Friday Links

Apparently President Lyndon Johnson, known for his support of Rhodesia (and paradoxically for signing the Civil Rights Act of 1965 in the United States), had a big part in the origins of modern humanitarianism in the United States. Writing in The New Yorker reporter Philip Gourevitch recounts an order from Johnson to his Undersecretary of State as images of starving, wasting children from the Biafran War competed with images of the American occupation in Vietnam: “Just get those nigger babies off my TV set.” The US then apparently contributed a couple of million dollars to help Biafran refugees, though way less than Britain and other relatively wealthy nations.
* The Museum of Art and Design in Manhattan is hosting the massive “Global Africa Arts Project” in November. It features the work over 100 artists working in Africa, Europe, Asia, the United States, and the Caribbean.
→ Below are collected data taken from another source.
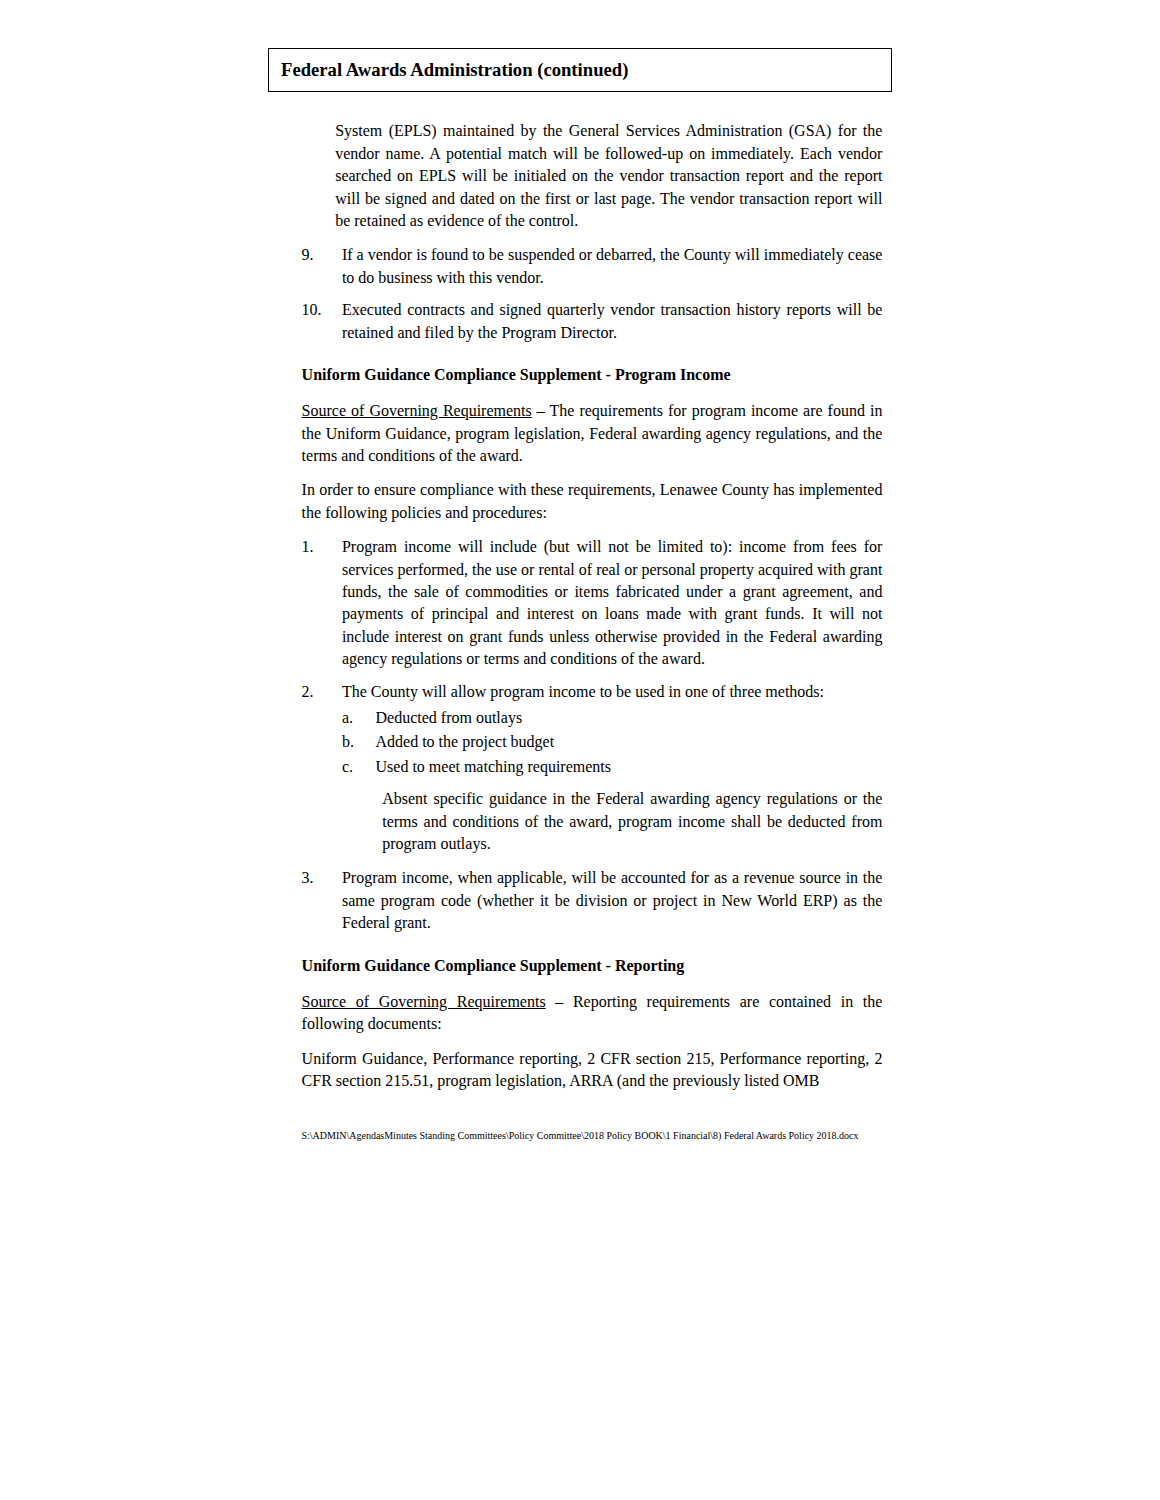Federal Awards Administration (continued)
System (EPLS) maintained by the General Services Administration (GSA) for the vendor name. A potential match will be followed-up on immediately. Each vendor searched on EPLS will be initialed on the vendor transaction report and the report will be signed and dated on the first or last page. The vendor transaction report will be retained as evidence of the control.
9. If a vendor is found to be suspended or debarred, the County will immediately cease to do business with this vendor.
10. Executed contracts and signed quarterly vendor transaction history reports will be retained and filed by the Program Director.
Uniform Guidance Compliance Supplement - Program Income
Source of Governing Requirements – The requirements for program income are found in the Uniform Guidance, program legislation, Federal awarding agency regulations, and the terms and conditions of the award.
In order to ensure compliance with these requirements, Lenawee County has implemented the following policies and procedures:
1. Program income will include (but will not be limited to): income from fees for services performed, the use or rental of real or personal property acquired with grant funds, the sale of commodities or items fabricated under a grant agreement, and payments of principal and interest on loans made with grant funds. It will not include interest on grant funds unless otherwise provided in the Federal awarding agency regulations or terms and conditions of the award.
2. The County will allow program income to be used in one of three methods:
a. Deducted from outlays
b. Added to the project budget
c. Used to meet matching requirements
Absent specific guidance in the Federal awarding agency regulations or the terms and conditions of the award, program income shall be deducted from program outlays.
3. Program income, when applicable, will be accounted for as a revenue source in the same program code (whether it be division or project in New World ERP) as the Federal grant.
Uniform Guidance Compliance Supplement - Reporting
Source of Governing Requirements – Reporting requirements are contained in the following documents:
Uniform Guidance, Performance reporting, 2 CFR section 215, Performance reporting, 2 CFR section 215.51, program legislation, ARRA (and the previously listed OMB
S:\ADMIN\AgendasMinutes Standing Committees\Policy Committee\2018 Policy BOOK\1 Financial\8) Federal Awards Policy 2018.docx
* Link to pictures from the wedding of Congolese politician Mbusa Nyamwisi’s wedding in Kinshasa. Some bloggers (and twitterers) made a meal of it, but some people told me they’ve seen better in Lagos and I can vouch for the gaudiness of Johannesburg nouveau riche weddings.
* Twitterers in the Nigerian capital Abuja tweeted the #Nigeriaat50 bomb explosions during which eight people died. [Committee to Protect Journalists]
* In the DRC, “… [a] DR Congo rebel commander has been arrested on suspicion of leading raids on villages in the country’s east where 500 people were raped in late July and early August, the UN has said. UN headquarters in New York circulated an announcement by the UN peacekeeping force in Congo of the arrest of commander of a tribal Mai-Mai militia, known as Lieutenant Colonel Mayele, for alleged mass rapes.” [Al Jazeera English]
* Photographer Danny GoldbergGoldfield’s new book, “NYChildren: A child from every country. All in one city,” which includes profiles of African immigrant kids, will be launched at the International Center for Photography in Manhattan on October 22.
* I.B.M sees Africa as “the next growth frontier.” Link to puff piece on the The New York Times’ Bits Blog predicting projected profits in the region of US$1bn. per annum.
* The other CNN (that’s CNN International, not the one you see in the US) traveled to the house (slash museum) of photographer Alf Khumalo in Soweto. Oh, they also did a fluff piece on a South African arms dealer.